The tax wedge on labor income is the difference between total labor costs to the employer and the net take-home pay of the employee. To calculate a country’s tax wedge, the OECD adds the income tax payment, employee payroll tax payment, and employer-side payroll tax payment of a worker making the country’s average wage. The OECD divides this amount by the total labor cost of this average worker, or what the worker would have earned in the absence of these three taxes.
Personal income taxes in the U.S. are progressive. This means that as individuals earn more, they pay more income taxes. Currently, seven income tax brackets range from 10 percent to 37 percent.
However, various provisions in the tax code, including benefits for families with children and work incentives, provide tax reductions for workers. While the tax burden was 28.4 percent for a single worker making the average wage in 2021, that burden was just 8.5 percent for a family with one income earner and two children.
The U.S. tax burden on single workers making the average wage has consistently remained below the OECD average, with the difference expanding a bit in the years since the 2017 Tax Cuts and Jobs Act (TCJA). That difference was largest in 2020 when the U.S. tax burden on workers earning the average wage shrank to 27.2 percent before rebounding a bit in 2021.
The 2020 low point was partially a result of the economic impact payments which provided direct payments to millions of taxpayers in the United States. There were two rounds of these payments in 2020 and a third round in 2021. Overall, $867 billion in direct payments were provided to taxpayers.

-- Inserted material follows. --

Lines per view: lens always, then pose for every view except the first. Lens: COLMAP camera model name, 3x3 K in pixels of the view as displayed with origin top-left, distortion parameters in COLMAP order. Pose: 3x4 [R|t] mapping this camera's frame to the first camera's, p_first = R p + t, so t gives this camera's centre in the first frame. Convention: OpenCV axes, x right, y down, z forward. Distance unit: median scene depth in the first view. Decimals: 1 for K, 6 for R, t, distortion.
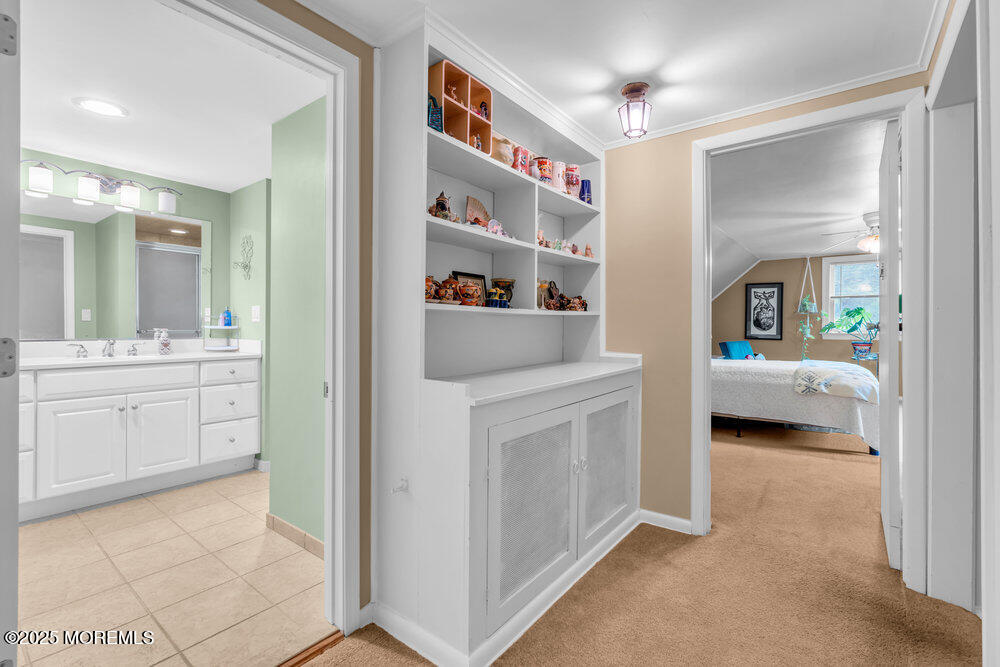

Although the U.S. has a progressive tax system and a relatively low tax burden compared to the OECD average, average-wage workers still pay nearly 30 percent of their wages in taxes. Individual income taxes and payroll taxes together make up the tax burden on labor in the U.S., which increased slightly in 2021 but remains below the levels faced by workers prior to the TCJA.
To make the taxation of labor more efficient, policymakers in the U.S. and abroad should understand how the tax wedge is generated, and taxpayers should understand how their tax burden funds government services. This will be particularly important as policymakers explore ways to encourage a robust economic recovery.